WORK TO COMPLETE :: All that should be output is the block of lines below from the line with "2) Monero (XMR): [Github" to the line with "5) Sentinel (SENT): [Github", both included, exactly as written.

RAW DATA ::
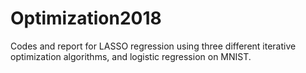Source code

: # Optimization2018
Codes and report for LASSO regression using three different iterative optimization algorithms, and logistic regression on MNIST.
---
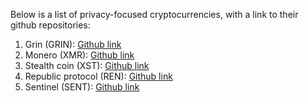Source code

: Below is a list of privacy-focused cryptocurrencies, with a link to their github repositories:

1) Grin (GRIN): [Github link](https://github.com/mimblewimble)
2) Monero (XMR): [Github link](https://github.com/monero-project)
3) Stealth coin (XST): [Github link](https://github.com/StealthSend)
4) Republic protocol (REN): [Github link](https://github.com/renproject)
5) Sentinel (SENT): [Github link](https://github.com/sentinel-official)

ANSWER TO THE PROBLEM ::
2) Monero (XMR): [Github link](https://github.com/monero-project)
3) Stealth coin (XST): [Github link](https://github.com/StealthSend)
4) Republic protocol (REN): [Github link](https://github.com/renproject)
5) Sentinel (SENT): [Github link](https://github.com/sentinel-official)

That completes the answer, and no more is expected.